Repeat the lines of the material below verbatim, starting with its first line and going on through the line with "BromleyTownChurch".

Page text extracted as data
------------------------------------------------

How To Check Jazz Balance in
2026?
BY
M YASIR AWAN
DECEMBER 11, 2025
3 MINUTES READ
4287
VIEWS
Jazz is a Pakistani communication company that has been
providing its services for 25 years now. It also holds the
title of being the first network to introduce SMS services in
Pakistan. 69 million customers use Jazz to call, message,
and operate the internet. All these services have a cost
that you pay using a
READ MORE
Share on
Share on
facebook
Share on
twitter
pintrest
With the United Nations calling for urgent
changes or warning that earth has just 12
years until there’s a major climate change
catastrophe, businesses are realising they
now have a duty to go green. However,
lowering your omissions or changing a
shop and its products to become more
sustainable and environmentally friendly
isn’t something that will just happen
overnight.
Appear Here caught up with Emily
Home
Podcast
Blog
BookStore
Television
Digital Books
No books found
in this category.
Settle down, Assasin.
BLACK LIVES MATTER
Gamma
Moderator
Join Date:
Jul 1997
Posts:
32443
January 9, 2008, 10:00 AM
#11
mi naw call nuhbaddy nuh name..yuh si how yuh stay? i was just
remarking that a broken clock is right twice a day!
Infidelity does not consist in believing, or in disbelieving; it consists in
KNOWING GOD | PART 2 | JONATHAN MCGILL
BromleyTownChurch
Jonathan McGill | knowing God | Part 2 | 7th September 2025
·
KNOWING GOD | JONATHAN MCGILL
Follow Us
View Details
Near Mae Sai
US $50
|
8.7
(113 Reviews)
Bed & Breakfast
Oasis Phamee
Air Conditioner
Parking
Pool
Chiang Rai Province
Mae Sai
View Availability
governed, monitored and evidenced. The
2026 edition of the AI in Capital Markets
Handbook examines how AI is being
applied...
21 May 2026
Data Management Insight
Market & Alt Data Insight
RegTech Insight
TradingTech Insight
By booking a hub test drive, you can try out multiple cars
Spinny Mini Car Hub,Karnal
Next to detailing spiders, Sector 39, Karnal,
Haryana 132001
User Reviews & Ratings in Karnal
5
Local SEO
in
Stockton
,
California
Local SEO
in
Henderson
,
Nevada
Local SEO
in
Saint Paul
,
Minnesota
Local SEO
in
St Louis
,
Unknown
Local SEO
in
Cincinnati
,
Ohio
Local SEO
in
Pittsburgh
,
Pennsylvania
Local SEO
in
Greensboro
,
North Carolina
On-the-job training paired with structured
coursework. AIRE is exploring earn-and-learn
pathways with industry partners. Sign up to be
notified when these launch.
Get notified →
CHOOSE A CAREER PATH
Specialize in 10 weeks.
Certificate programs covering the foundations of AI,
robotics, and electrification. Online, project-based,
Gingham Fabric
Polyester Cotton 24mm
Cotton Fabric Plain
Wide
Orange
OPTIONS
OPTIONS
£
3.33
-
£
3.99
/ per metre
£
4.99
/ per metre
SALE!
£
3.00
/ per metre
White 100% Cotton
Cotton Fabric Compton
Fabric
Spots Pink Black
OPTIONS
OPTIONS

------------------------------------------------

RESPONSE BOX:
How To Check Jazz Balance in
2026?
BY
M YASIR AWAN
DECEMBER 11, 2025
3 MINUTES READ
4287
VIEWS
Jazz is a Pakistani communication company that has been
providing its services for 25 years now. It also holds the
title of being the first network to introduce SMS services in
Pakistan. 69 million customers use Jazz to call, message,
and operate the internet. All these services have a cost
that you pay using a
READ MORE
Share on
Share on
facebook
Share on
twitter
pintrest
With the United Nations calling for urgent
changes or warning that earth has just 12
years until there’s a major climate change
catastrophe, businesses are realising they
now have a duty to go green. However,
lowering your omissions or changing a
shop and its products to become more
sustainable and environmentally friendly
isn’t something that will just happen
overnight.
Appear Here caught up with Emily
Home
Podcast
Blog
BookStore
Television
Digital Books
No books found
in this category.
Settle down, Assasin.
BLACK LIVES MATTER
Gamma
Moderator
Join Date:
Jul 1997
Posts:
32443
January 9, 2008, 10:00 AM
#11
mi naw call nuhbaddy nuh name..yuh si how yuh stay? i was just
remarking that a broken clock is right twice a day!
Infidelity does not consist in believing, or in disbelieving; it consists in
KNOWING GOD | PART 2 | JONATHAN MCGILL
BromleyTownChurch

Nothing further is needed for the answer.